# [Information shown]
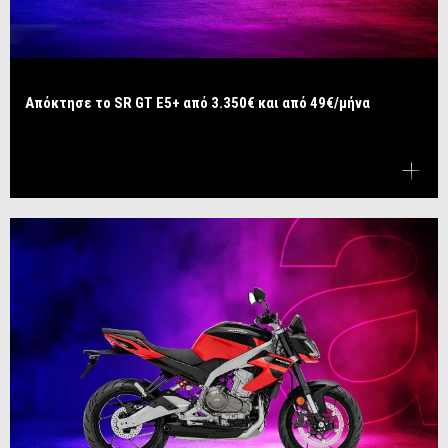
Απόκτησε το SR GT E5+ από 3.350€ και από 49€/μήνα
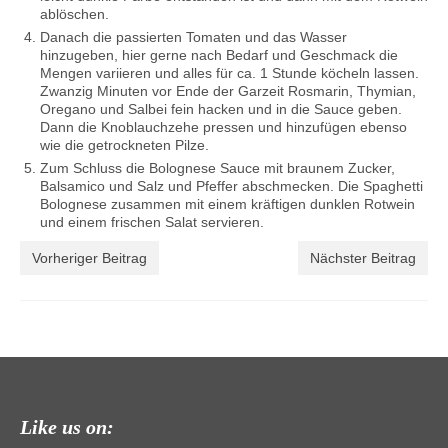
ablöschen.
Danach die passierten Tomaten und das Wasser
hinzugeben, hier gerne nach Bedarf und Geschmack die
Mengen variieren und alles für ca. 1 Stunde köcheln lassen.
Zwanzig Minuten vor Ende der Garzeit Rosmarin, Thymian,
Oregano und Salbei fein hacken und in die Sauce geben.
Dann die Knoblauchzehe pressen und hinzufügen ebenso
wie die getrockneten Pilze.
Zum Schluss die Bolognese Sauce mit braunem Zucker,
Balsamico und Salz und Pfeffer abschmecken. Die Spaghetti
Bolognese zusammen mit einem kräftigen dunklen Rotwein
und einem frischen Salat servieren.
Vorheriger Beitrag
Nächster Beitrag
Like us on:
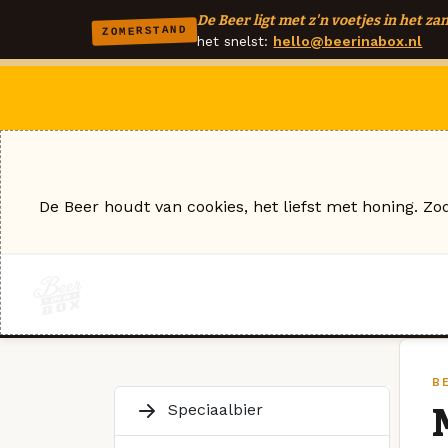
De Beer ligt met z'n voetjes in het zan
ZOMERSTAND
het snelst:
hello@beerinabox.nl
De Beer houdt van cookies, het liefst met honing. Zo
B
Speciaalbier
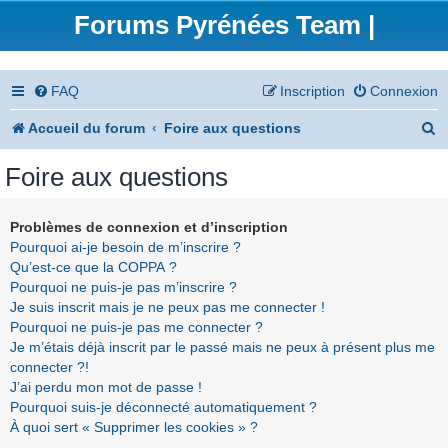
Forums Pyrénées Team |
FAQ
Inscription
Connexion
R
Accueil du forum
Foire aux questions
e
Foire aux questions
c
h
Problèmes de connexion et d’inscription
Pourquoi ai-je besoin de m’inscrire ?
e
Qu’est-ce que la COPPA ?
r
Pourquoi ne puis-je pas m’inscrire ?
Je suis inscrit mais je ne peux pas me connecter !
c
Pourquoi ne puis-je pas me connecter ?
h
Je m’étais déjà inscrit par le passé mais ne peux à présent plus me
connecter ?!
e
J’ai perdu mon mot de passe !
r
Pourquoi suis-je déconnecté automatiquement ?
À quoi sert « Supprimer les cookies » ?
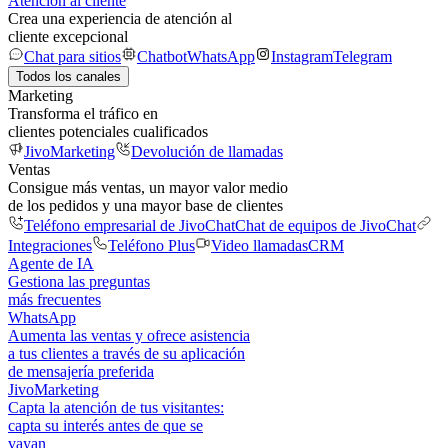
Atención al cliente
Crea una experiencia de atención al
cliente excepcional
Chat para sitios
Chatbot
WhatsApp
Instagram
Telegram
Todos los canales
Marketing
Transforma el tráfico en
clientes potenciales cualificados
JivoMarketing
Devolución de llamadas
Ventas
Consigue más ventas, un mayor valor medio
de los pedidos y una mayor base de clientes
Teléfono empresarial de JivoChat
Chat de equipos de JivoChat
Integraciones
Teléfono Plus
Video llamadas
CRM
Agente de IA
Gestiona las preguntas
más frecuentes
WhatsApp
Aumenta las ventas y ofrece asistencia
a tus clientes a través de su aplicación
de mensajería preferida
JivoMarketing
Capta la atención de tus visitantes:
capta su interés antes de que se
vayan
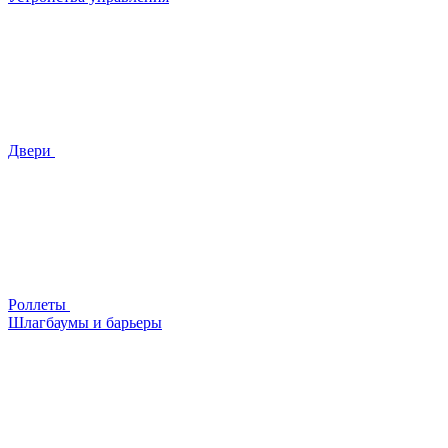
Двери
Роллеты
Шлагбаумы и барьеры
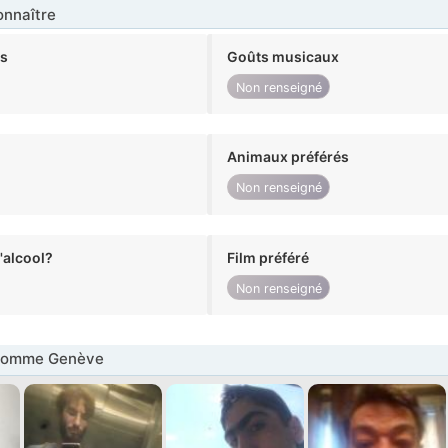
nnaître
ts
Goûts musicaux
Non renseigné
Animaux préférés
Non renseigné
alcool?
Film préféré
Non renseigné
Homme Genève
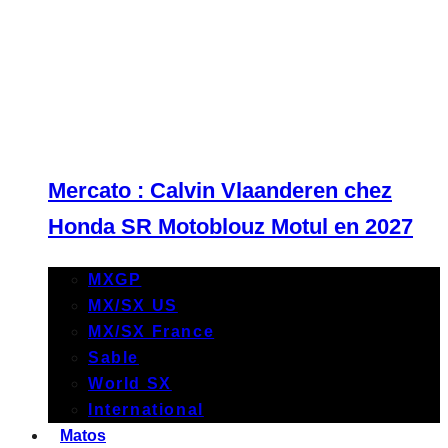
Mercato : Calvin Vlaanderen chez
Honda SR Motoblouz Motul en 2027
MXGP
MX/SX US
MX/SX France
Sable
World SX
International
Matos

--

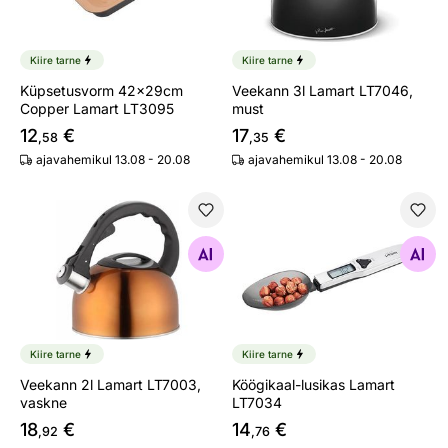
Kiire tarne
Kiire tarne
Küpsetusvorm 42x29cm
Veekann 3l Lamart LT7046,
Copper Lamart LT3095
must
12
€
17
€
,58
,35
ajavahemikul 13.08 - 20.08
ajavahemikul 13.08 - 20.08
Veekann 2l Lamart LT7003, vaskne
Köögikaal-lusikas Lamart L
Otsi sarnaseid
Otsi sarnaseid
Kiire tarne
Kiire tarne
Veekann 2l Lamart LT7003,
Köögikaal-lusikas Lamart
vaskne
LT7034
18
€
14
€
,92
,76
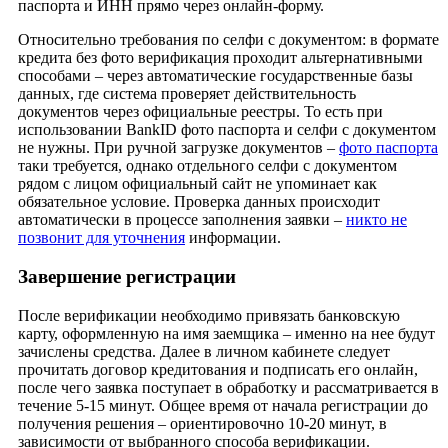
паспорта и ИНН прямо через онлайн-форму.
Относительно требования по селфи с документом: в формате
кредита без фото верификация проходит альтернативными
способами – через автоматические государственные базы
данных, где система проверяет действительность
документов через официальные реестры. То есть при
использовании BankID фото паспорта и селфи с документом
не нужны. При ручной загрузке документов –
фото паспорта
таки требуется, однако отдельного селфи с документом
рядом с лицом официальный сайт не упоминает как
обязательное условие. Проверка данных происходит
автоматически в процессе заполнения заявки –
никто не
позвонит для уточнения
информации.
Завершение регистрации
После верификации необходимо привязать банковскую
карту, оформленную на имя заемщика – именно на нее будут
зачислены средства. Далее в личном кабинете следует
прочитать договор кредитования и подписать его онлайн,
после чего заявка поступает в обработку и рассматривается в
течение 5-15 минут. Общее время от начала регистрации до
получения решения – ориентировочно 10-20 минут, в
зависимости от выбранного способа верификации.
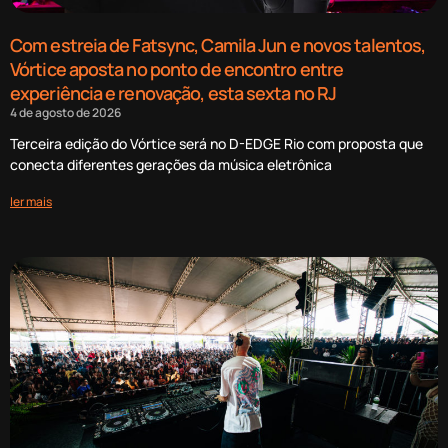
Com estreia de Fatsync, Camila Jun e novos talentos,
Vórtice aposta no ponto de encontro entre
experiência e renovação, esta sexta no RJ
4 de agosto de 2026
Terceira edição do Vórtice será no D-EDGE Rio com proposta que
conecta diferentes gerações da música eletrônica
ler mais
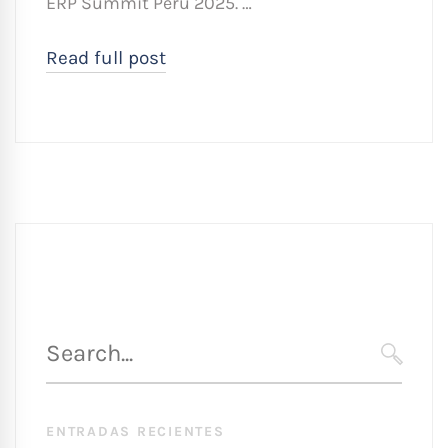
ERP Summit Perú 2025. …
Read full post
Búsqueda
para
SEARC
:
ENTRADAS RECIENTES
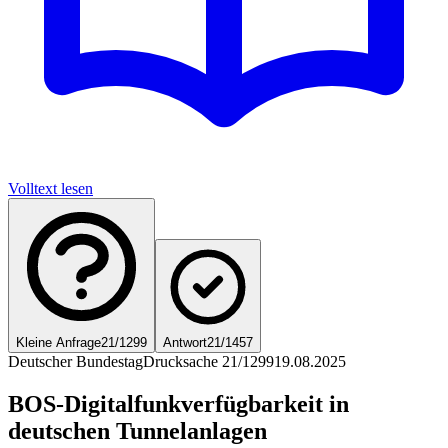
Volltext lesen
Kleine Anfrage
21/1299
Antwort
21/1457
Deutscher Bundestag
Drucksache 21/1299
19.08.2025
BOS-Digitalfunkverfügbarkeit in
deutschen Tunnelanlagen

# [Goal of the exercise]
Which rows contain the string "Sauce", matching uppercase and lowercase exactly? Pick them out and copy each one in full.

# [Solution]
Oregano und Salbei fein hacken und in die Sauce geben.
Zum Schluss die Bolognese Sauce mit braunem Zucker,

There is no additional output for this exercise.